Op alle samples is dezelfde afbeelding afgedrukt, zodat de onderlinge verschillen in glans, textuur en kleurintensiteit beter te zien zijn. Om de sampleset een Nederlands tintje te geven werd een stilleven gecreëerd met werk van Nederlandse ontwerpers. Te ontdekken zijn bijvoorbeeld de vazen van Fenna Oosterhoff en een wandbordje beschilderd door tattookunstenaar Henk Schiffmacher.

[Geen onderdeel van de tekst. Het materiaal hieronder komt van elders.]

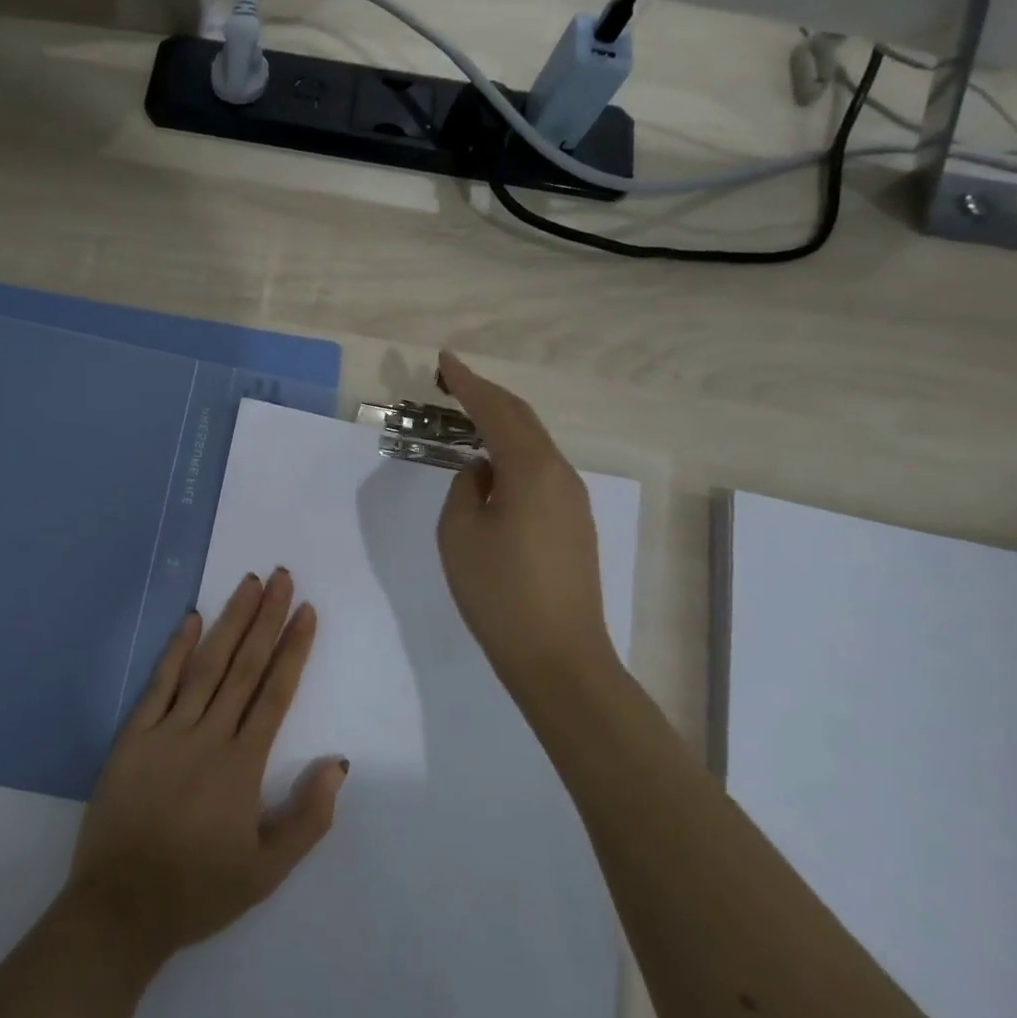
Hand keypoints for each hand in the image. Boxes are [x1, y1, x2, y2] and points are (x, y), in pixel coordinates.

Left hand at [61, 570, 348, 969]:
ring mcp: (167, 731)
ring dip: (230, 621)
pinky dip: (175, 649)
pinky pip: (159, 683)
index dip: (293, 649)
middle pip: (244, 666)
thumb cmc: (198, 891)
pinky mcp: (133, 735)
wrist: (120, 909)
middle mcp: (208, 736)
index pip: (275, 693)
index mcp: (243, 766)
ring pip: (206, 664)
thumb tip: (337, 762)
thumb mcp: (267, 871)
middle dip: (267, 618)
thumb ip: (308, 818)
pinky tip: (190, 617)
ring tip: (249, 583)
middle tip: (283, 577)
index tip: (307, 611)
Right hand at [434, 350, 615, 689]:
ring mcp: (572, 499)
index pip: (496, 410)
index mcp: (531, 470)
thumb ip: (465, 488)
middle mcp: (560, 474)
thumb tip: (482, 471)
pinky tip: (492, 464)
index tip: (443, 360)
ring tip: (466, 416)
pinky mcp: (573, 523)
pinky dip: (512, 451)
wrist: (559, 657)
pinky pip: (540, 469)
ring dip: (500, 423)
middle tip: (451, 380)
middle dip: (486, 394)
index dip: (468, 382)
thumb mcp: (460, 534)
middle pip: (522, 418)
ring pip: (534, 443)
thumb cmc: (499, 593)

Van de 75 samplesets is het merendeel al verkocht. Ook musea uit Hongkong, Australië, Polen en Zwitserland hebben er een aangeschaft. Het Getty Museum in Los Angeles bestelde er zelfs drie, voor verschillende afdelingen.
Fotografie in musea
Nederland telt vijf in fotografie gespecialiseerde musea, waarvan twee in Amsterdam: Foam en Huis Marseille. Daarnaast hebben vrijwel alle musea voor moderne en hedendaagse kunst fotografie in hun collecties. Zo heeft het Stedelijk ongeveer 12.000 foto’s, vaak groot en experimenteel werk van kunstenaars als Gilbert & George, Anouk Kruithof en Andreas Gursky. Met een verzameling van ruim 5,5 miljoen beelden, voornamelijk op negatief, mag het Nederlands Fotografiemuseum in Rotterdam zich de nationale fotografieschatkamer noemen. De collectie van het Rijksmuseum is de meest diverse. De 140.000 foto’s beslaan de periode van 1839 tot heden.